Around her the men of the garrison grew silent and despondent as they too understood the message Filangieri had sent. The Ibelin army might be there—within sight—but it could no more rescue them than had it still been in Cyprus.
Bella turned to retreat to the comparative warmth of the solar, but a shout stopped her.
“They’re coming over!”
“What?” She spun about as Sergeant Gautier and Father Marcus also rushed back to the parapet. Everyone was pointing again as horses plunged down into the swirling waters of the River of Beirut and struggled up the near bank, water dripping from their soaked and muddy trappers and the legs of their riders. It was not the whole army, no more than 20 or 30 knights, but they came. When they reached the firm footing of the road, they started gathering speed. The banners stretched out behind them, and a cheer went up along the ramparts. “Lusignan! Lusignan! The King of Cyprus has come!”

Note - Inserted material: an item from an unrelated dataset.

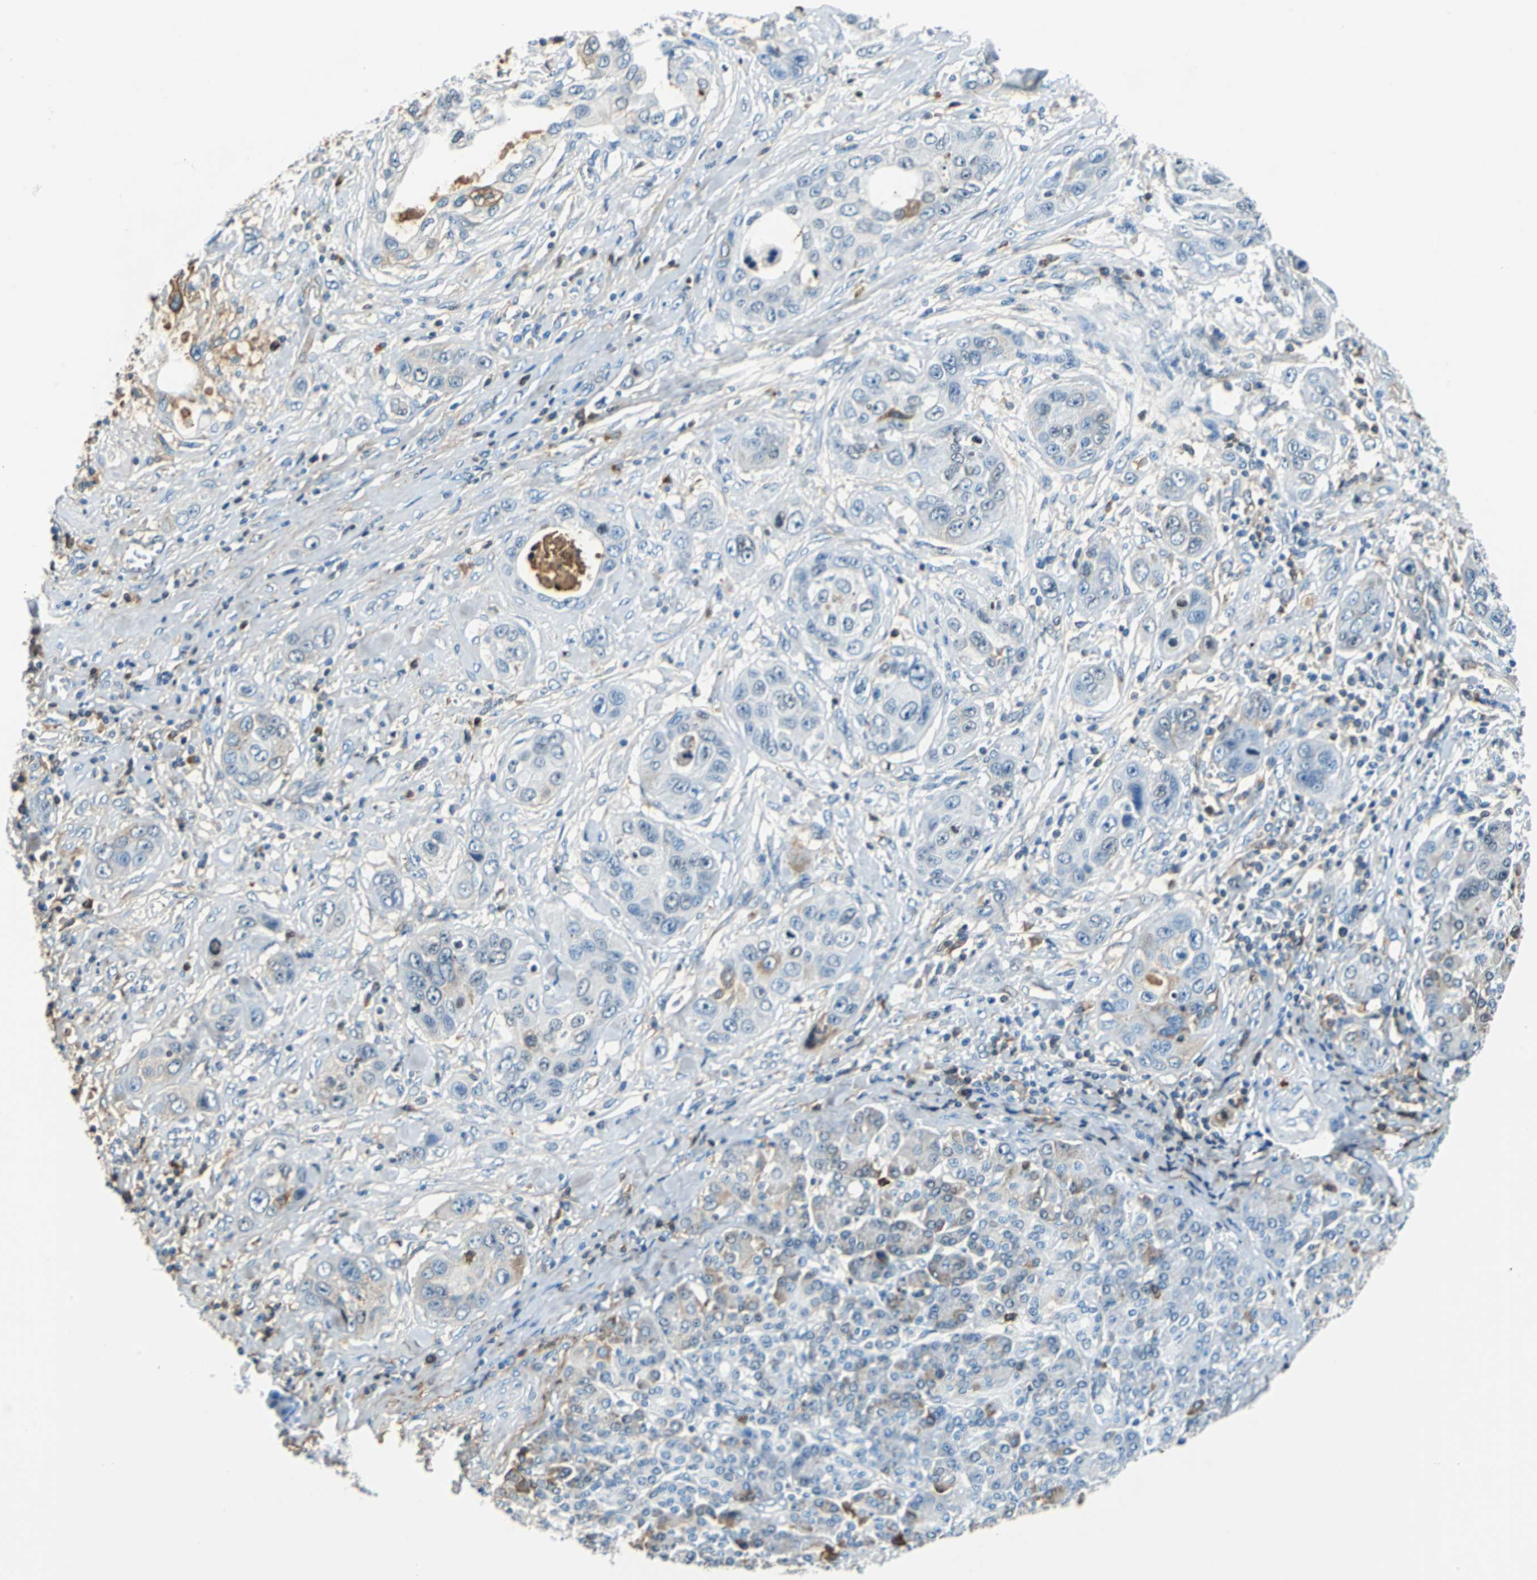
{"staining": {"intensity": "weak", "quantity": "<25%", "location": "cytoplasmic/membranous"}, "tissue": "pancreatic cancer", "cell_type": "Tumor cells", "image_type": "cancer", "snomed": [{"axis": "morphology", "description": "Adenocarcinoma, NOS"}, {"axis": "topography", "description": "Pancreas"}], "caption": "There is no significant expression in tumor cells of pancreatic cancer (adenocarcinoma). Nuclei are stained in blue.", "gene": "ALB", "patient": {"sex": "female", "age": 70}}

Men lifted their arms in the air and shouted or flung their arms around one another in disbelief.
Bella, however, did not have the breath to cheer. She grasped the edge of the nearest crenel, her fingernails turning white from the pressure. The lead horse was rearing up and then bounding forward and the banner on the lance was the gold and red of Ibelin, not the blue and white of Lusignan. The lead rider leaned forward, his weight on his stirrups as his horse lengthened his stride, leaving the others, including the king, strung out behind him. The king appeared to be kept in check by a second knight wearing the arms of Ibelin.
Almost too late, the Imperial troops realized they were being pursued. In obvious alarm, they started galloping for the gate, the rearmost shouting ahead in panic.
Bella held her breath, without knowing what she wanted. She could hardly want to see men cut down, killed, before her eyes, but how could she not cheer her brother—for there could be no doubt that this was not her father so rashly pursuing the vastly superior army with just a handful of knights. Her father was with either the man beside the King—or, more likely, still on the far side of the river with the bulk of his host. The knight taking such terrible risks, she knew intuitively, could only be her brother Balian.
With a thunderous bang, the city gates were flung shut and the bars dropped into place so heavily that the thud was heard on the castle walls. Balian sat back and threw his lance into the wooden barrier with a shout of some sort.
Bella let out her breath in relief—until she saw Sicilian archers burst onto the roof of the gate tower and take up positions along the rim. Balian couldn’t see from his position on the ground. Around her, the garrison of the citadel started shouting warnings to Balian, but with his great helm over his ears there was no chance he could hear them.
Bella clapped her hands over her eyes unable to bear the thought of watching her brother skewered with arrows. Holy Mary! Please! Please! A cheer from all around her drowned out her prayers, but still Bella didn’t dare look until Father Marcus gently touched her shoulder and assured her. “It’s alright, my lady. He’s out of range now.”
She pulled her hands down to just below her eyes and looked cautiously out. Balian had indeed pulled back out of range, joining the rest of the Ibelin knights and King Henry as they milled about. Yet even as they looked up toward the castle and waved their banners in greeting, Bella wanted to be sick. Was this what the “relief ” of the castle meant? That she would be a witness to her brother or father’s injury or death?